A última pesquisa Serpes, que seria divulgada na quarta-feira (28), antes da eleição, já mostrava esse cenário que havia se desenhado nos últimos dias, mas tivemos até candidatos que tentaram barrar na justiça a divulgação desses números. Restou-nos esperar o jornal O Popular recorrer, e só conseguir divulgar a pesquisa no sábado (1º). Não que o resultado fosse novidade, já que quem conhece a nova política anapolina, desenhada nestes últimos 16 anos, sabia que os dois candidatos que jogaram sem acusações caminhavam a passos largos para o segundo turno, enquanto os outros caíam.

Ninguém imaginava, porém, que a queda de alguns seria tão grande, a ponto de um candidato que estava em segundo nas primeiras pesquisas ter ido parar na quinta colocação, ficando atrás até mesmo do candidato do PSC, que assim como todos os personagens caricatos de seu partido, chegou a acusar um concorrente de querer implantar a “nova ordem mundial” da maçonaria na cidade. Sim, ele falou isso. E ainda pautou sua campanha na perseguição ao candidato João Gomes. Isso não seria nada demais, se não fosse o fato desse candidato ter feito parte da Administração de Gomide e de seu vice, que assumiu posteriormente. Se o governo era tão ruim como ele alega, por que não o deixou antes? Por que permanecer em um governo tão errado, por quase oito anos, com um salário altíssimo para os padrões da cidade?

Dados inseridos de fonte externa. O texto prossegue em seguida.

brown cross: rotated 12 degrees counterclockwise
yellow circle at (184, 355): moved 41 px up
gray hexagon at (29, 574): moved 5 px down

Seus mais de 20 mil votos não chegam a ser algo inesperado. Anápolis tem uma das maiores populações evangélicas, proporcionais, do país. Além disso, muitos católicos tradicionais transformam a cidade no paraíso do cidadão de bem. Portanto, era de se esperar esse tanto de votos vindo das alas mais conservadoras do cristianismo. O assustador é saber que existem 23 mil pessoas que entregariam o governo da cidade nas mãos de um fundamentalista que achou que seria interessante atacar um concorrente por uma crendice digna de livros de Dan Brown, com teorias de conspiração absurdas. Assusta também saber que um homofóbico como ele tem um grande número de apoiadores. Por outro lado, é confortador saber que ele vai se limitar à sua insignificância, com seu discurso de cristão de bem, que cai por terra quando ele abre a boca e solta suas acusações e ataques vazios.

Começa agora um segundo turno inesperado, ao menos para dois dos principais candidatos, que já estavam até escolhendo quem iria ocupar diversos cargos na sua futura administração. E cabe à população escolher aquele que irá conduzir uma das mais importantes cidades do centro-oeste nestes próximos quatro anos. Os dois candidatos fizeram um primeiro turno de maneira exemplar, apresentando propostas sem ataques ou mesmo revide aos ataques sofridos. Cabe a você escolher quais sãos as melhores propostas. Dia 30 de outubro está logo ali.